The facility manager acknowledged the missing risk assessments.
Tag No.: K0913
Based on observation, and record review it was determined the facility failed to ensure wet procedure locations were protected.
Findings:
On 11/01/2016 at 15:10, while on tour of the facility the electrical receptacles in the endoscopic procedure room located on the 2nd floor could not be identified as having GFCI or isolated power. On review of the facility construction drawings, it could not be determined if the receptacles were GFCI.
Tag No.: K0920
Based on observation it was determined the facility failed to ensure using the CMS categorical waiver for power strips was approved by the facility for use of having approval and power strips
Findings:
On 11/02/2016 at 09:44 a.m., while on tour of the facility a daisy chained extension cord was observed to be plugged into a power tap connected to a desktop computer which was located in the infection control office.

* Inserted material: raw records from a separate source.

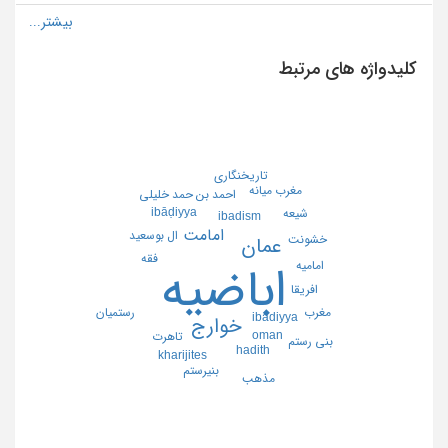
کلیدواژه های مرتبط
تاريخنگاري
مغرب ميانه
احمد بن حمد خليلي
ibāḍiyya
شيعه
ibadism
امامت
ال بوسعيد
خشونت
عمان
فقه
اماميه
اباضيه
افريقا
مغرب
رستميان
ibadiyya
خوارج
oman
تاهرت
بني رستم
hadith
kharijites
بنيرستم
مذهب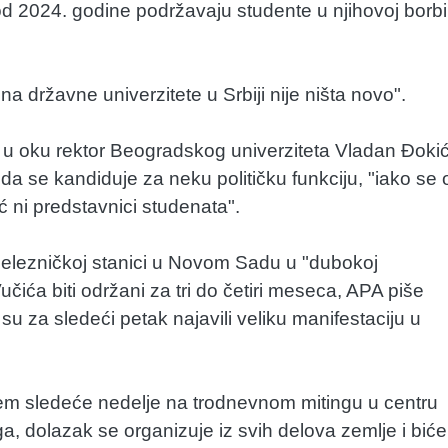
 od 2024. godine podržavaju studente u njihovoj borbi
a državne univerzitete u Srbiji nije ništa novo".
 u oku rektor Beogradskog univerziteta Vladan Đokić
a se kandiduje za neku političku funkciju, "iako se 
ć ni predstavnici studenata".
železničkoj stanici u Novom Sadu u "dubokoj
učića biti održani za tri do četiri meseca, APA piše
su za sledeći petak najavili veliku manifestaciju u
jem sledeće nedelje na trodnevnom mitingu u centru
ga, dolazak se organizuje iz svih delova zemlje i biće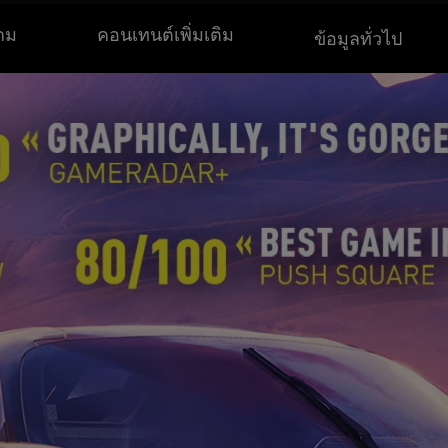
กม
คอนเทนต์เพิ่มเติม
ข้อมูลทั่วไป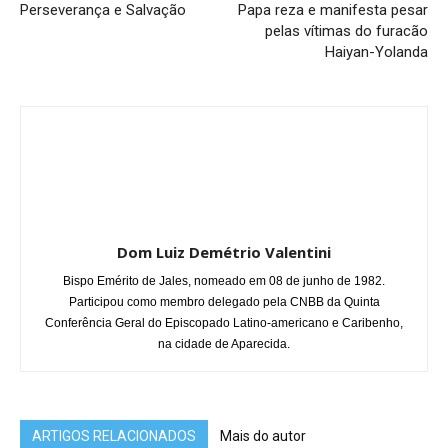
Perseverança e Salvação
Papa reza e manifesta pesar
pelas vítimas do furacão
Haiyan-Yolanda
Dom Luiz Demétrio Valentini
Bispo Emérito de Jales, nomeado em 08 de junho de 1982.
Participou como membro delegado pela CNBB da Quinta
Conferência Geral do Episcopado Latino-americano e Caribenho,
na cidade de Aparecida.
ARTIGOS RELACIONADOS
Mais do autor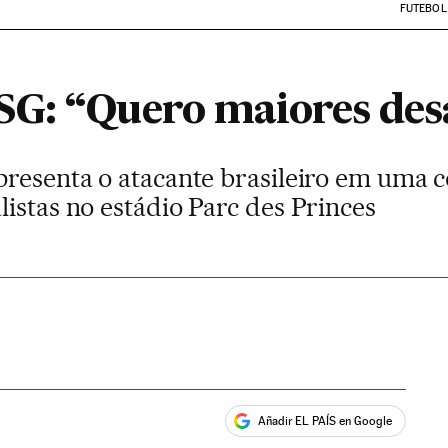
FUTEBOL
G: “Quero maiores des
presenta o atacante brasileiro em uma c
istas no estádio Parc des Princes
Añadir EL PAÍS en Google
ales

On 11/03/2016 at 11:50 a.m., a refrigerator was observed to be plugged into a power tap in the materials management purchasing office.
At 13:40, on tour of the IT room in the basement, an extension cord was observed to be in use. The extension cord was hanging from a ceiling tile, and on inspection was observed to be plugged into a power tap which was located in the plenum space of the drop ceiling.
Tag No.: K0930
Based on observation and staff interview it was determined the facility failed to ensure trans filling from liquid oxygen was in a protected hazardous area.
Findings:
On 11/02/2016 at 14:33, while on tour of the facility a liquid oxygen reservoir container with wheels was observed to be stored in a room that was not protected. The door to this room was open, had no self-closing hardware, and had electrical receptacles/light switches installed below 5 feet from the floor of the room. The room was not negatively mechanically vented. This room contained a wooden cabinet, and 4 patient walkers with 4 oxygen delivery devices.
The facility manager was asked if trans filling of oxygen was being done in the observed room. He said yes, the large liquid oxygen tank is used to fill the smaller portable liquid oxygen units on each of the walkers.